__EXTRACT__:
------------------------------------------------------------

To verify that you can read and write to the filesystem, try the following:

$ cd work   # change into your work directory
$ touch hello
$ ls

Among the other files and folders you should see one named “hello”.

Now, to verify that the file system connection is working, go to your working directory in your local OS (outside of Docker). There should now be an empty file there called “hello”.

From the Finder (Mac OS X), from the Windows Explorer, or from a terminal command line, delete the “hello” file. Go back to your Docker terminal and issue the “ls” command. The “hello” file should now be gone.

One last exercise. In Docker, issue the following commands:

$ cd
$ touch work/goodbye
$ touch tmp/goodbye
$ ls work
$ ls tmp

You should see that you have created a file named “goodbye” in each of “tmp” and “work”. Now exit from Docker, you can do that just by entering “exit” at the command prompt (or typing ^D). After you have exited Docker, go to your local work directory and verify that the empty file “goodbye” exists there. Rename this file to “hello” (or create some other file). Restart Docker with the “run” command above and issue the following commands:

$ cd
$ ls work
$ ls tmp

You should see that the changes you made in your local directory are reflected in “work” but that the changes you made to “tmp” are gone. Again, anything you do in the container that is not in the shared folder that you mapped between your local OS and the docker container will not be saved and will disappear forever once you exit the container.

------------------------------------------------------------

__INFORMATION PROVIDED__:
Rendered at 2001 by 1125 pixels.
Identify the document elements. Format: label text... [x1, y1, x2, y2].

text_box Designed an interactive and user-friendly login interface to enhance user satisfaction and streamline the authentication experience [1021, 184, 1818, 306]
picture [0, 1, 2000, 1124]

------------------------------------------------------------

__WRITTEN TASK__:
Answer these about the Docker instructions:
(a) Which two folders does the last exercise place a file named "goodbye" in?
(b) Besides entering "exit", what else does the text say will leave Docker?
(c) After Docker is restarted, which folder's changes are said to be gone?

__EXPECTED ANSWER__:
(a) "tmp" and "work"
(b) Typing ^D
(c) "tmp"